I salotti vincono e il mercato perde. Sembra questo il risultato dell’assemblea dei soci Telecom Italia di ieri a Milano: il finanziere Marco Fossati, forte di un 5 per cento del capitale, aveva chiesto la sfiducia del consiglio di amministrazione, accusato di fare gli interessi di una minoranza dei soci e non di tutta l’azienda.
Cioè di agire nell’interesse di Telefonica e del trio Generali-Intesa-Mediobanca interessato solo a vendere a un prezzo generoso il controllo della holding Telco che, con il 22,4 per cento del capitale, comanda su tutta Telecom.

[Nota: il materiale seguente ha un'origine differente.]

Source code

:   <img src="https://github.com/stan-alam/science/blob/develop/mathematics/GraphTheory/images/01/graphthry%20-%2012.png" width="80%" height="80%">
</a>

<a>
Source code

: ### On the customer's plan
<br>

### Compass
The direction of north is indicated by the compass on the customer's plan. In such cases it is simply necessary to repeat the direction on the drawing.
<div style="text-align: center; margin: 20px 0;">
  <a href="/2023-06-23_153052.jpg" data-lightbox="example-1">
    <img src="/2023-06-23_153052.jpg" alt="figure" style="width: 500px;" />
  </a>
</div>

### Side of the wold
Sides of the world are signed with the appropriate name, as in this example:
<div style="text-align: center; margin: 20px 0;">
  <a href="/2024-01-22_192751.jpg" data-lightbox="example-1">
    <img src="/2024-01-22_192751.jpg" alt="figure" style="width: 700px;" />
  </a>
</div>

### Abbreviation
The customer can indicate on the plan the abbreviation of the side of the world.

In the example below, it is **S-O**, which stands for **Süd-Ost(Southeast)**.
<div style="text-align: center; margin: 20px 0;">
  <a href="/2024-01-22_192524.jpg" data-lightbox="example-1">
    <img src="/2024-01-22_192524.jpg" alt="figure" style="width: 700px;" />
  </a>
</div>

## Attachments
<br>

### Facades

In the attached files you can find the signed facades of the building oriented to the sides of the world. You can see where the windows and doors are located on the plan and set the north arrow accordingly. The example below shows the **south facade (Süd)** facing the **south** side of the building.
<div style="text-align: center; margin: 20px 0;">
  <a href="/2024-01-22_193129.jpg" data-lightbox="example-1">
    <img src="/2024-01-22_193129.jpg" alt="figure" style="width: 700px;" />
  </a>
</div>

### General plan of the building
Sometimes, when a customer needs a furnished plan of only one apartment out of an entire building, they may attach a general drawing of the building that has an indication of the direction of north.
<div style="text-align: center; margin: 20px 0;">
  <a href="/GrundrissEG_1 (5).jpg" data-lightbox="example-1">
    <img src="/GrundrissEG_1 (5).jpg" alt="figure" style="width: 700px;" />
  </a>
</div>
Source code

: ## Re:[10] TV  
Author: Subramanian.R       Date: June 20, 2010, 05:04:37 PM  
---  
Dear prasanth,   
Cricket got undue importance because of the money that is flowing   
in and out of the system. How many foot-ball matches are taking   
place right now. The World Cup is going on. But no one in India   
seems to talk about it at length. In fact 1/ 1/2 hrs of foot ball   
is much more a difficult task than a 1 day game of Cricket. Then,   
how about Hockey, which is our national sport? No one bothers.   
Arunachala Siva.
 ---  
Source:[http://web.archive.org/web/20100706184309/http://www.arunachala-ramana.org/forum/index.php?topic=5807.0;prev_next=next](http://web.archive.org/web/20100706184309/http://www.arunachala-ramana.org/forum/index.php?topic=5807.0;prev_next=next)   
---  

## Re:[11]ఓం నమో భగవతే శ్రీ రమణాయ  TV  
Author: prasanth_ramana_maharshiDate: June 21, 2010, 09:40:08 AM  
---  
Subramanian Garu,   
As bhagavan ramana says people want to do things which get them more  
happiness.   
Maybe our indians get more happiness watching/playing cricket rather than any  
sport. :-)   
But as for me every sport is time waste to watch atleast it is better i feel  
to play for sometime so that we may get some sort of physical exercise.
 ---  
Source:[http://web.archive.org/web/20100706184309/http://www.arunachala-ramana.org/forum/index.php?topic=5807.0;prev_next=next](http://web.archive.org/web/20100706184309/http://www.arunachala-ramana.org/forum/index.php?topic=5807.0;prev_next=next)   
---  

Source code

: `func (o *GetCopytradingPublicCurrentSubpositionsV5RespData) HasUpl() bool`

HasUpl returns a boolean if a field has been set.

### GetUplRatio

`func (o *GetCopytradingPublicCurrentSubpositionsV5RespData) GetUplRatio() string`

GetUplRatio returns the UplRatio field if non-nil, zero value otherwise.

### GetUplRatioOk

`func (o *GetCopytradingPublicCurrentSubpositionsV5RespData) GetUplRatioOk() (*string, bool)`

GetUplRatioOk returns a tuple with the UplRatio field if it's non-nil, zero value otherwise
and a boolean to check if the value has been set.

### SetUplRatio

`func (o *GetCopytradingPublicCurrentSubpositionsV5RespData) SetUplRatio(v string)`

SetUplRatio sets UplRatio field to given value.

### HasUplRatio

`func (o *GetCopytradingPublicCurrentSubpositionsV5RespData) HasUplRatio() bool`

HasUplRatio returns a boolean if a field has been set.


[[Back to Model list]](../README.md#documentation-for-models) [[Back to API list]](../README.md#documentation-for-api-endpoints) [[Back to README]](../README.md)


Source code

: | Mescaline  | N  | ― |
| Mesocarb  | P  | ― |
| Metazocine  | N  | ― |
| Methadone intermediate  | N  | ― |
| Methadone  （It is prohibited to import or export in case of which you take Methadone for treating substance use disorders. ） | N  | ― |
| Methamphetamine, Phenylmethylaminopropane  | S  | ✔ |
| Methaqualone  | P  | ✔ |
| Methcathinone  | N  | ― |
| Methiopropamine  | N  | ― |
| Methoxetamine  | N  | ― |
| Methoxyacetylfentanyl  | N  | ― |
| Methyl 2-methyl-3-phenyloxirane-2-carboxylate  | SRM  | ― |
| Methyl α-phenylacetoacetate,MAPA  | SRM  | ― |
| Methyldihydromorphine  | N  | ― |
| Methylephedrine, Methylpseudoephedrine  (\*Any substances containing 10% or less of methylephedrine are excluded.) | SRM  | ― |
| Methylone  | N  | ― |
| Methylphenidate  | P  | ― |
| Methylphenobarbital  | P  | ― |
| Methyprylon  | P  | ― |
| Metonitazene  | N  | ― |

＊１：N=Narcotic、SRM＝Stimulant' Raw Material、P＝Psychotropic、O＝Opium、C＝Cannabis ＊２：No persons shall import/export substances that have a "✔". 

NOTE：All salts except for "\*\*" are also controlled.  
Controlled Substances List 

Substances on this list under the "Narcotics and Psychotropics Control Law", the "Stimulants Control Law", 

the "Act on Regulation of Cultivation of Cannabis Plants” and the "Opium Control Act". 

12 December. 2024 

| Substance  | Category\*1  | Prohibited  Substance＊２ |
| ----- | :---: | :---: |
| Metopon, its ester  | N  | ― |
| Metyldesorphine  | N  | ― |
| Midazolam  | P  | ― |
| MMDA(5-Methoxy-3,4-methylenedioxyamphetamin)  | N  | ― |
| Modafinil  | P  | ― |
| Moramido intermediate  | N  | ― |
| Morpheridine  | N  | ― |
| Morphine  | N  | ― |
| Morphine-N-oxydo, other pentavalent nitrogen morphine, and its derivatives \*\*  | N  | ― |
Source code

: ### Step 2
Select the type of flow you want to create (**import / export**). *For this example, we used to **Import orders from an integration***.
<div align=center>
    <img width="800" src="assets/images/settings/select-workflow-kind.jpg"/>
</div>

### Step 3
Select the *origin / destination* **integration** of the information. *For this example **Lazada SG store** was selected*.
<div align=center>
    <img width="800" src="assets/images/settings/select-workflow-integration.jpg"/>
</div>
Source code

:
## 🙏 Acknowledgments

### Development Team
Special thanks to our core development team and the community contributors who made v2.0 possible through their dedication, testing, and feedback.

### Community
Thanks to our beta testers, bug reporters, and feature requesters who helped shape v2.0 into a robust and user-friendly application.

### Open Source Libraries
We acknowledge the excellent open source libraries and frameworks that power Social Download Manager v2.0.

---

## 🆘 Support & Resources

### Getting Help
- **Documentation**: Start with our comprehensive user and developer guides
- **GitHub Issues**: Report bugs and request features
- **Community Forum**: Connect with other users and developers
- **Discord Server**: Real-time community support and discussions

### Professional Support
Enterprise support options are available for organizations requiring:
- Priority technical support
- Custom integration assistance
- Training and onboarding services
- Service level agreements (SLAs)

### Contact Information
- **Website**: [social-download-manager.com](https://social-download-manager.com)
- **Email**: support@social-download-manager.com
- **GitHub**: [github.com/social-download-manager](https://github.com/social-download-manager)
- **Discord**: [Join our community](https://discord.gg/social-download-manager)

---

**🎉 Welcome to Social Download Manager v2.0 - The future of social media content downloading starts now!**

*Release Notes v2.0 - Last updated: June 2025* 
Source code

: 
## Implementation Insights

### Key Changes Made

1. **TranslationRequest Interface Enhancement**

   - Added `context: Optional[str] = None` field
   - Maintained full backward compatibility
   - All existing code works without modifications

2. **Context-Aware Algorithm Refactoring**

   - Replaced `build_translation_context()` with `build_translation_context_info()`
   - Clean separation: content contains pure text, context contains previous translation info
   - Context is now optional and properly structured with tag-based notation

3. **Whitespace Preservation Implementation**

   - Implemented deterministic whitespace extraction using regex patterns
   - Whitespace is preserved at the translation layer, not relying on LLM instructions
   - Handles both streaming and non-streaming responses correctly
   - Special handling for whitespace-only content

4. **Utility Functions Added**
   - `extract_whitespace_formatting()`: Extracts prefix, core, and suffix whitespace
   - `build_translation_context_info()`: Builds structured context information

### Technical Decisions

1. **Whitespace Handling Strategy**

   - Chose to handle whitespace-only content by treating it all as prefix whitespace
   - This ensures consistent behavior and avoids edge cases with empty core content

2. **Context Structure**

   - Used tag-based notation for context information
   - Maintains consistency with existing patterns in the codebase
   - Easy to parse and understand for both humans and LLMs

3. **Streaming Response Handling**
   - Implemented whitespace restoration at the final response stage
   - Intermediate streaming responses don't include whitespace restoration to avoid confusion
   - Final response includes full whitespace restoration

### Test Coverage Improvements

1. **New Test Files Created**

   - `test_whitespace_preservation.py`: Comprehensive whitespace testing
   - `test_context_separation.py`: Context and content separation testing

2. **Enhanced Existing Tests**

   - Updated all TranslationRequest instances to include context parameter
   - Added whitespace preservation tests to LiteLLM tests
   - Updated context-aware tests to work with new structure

La revoca del cda è stata respinta per pochissimo, bocciata dal 50,3 per cento dei presenti. Ma i salotti hanno poco da esultare: per vincere i protagonisti hanno palesato gli imbarazzanti (e criminali, sostengono un paio di Procure) legami che tengono unite le frattaglie del capitalismo di relazione: accordi opachi, manager sostituiti senza spiegare il perché, aumenti di capitale mascherati a cui partecipano soltanto alcuni soci, un gigante come il fondo BlackRock ambiguo tra il suo ruolo di azionista di Telefonica e quello di socio Telecom.

E soprattutto c’è il silenzio del governo. Il premier Enrico Letta è stato accusato da Massimo Mucchetti, presidente Pd della Commissione industria al Senato, di aver preso per i fondelli il Parlamento, promettendo un decreto che avrebbe dovuto imporre agli spagnoli di comprare le azioni Telecom anche dai piccoli azionisti e non solo dalle banche. E’ chiaro che preferisce il sostegno dei salotti a quello degli elettori.

Il segretario del Pd Renzi si scandalizza per la privatizzazione Telecom nel 1999, ma non trova il tempo di dire qualcosa sul presente. Silvio Berlusconi, intanto, prepara affari tra Telefonica e Mediaset in Spagna. Il salotto buono ha vinto la battaglia, ma la politica, e l’Italia, stanno perdendo la guerra.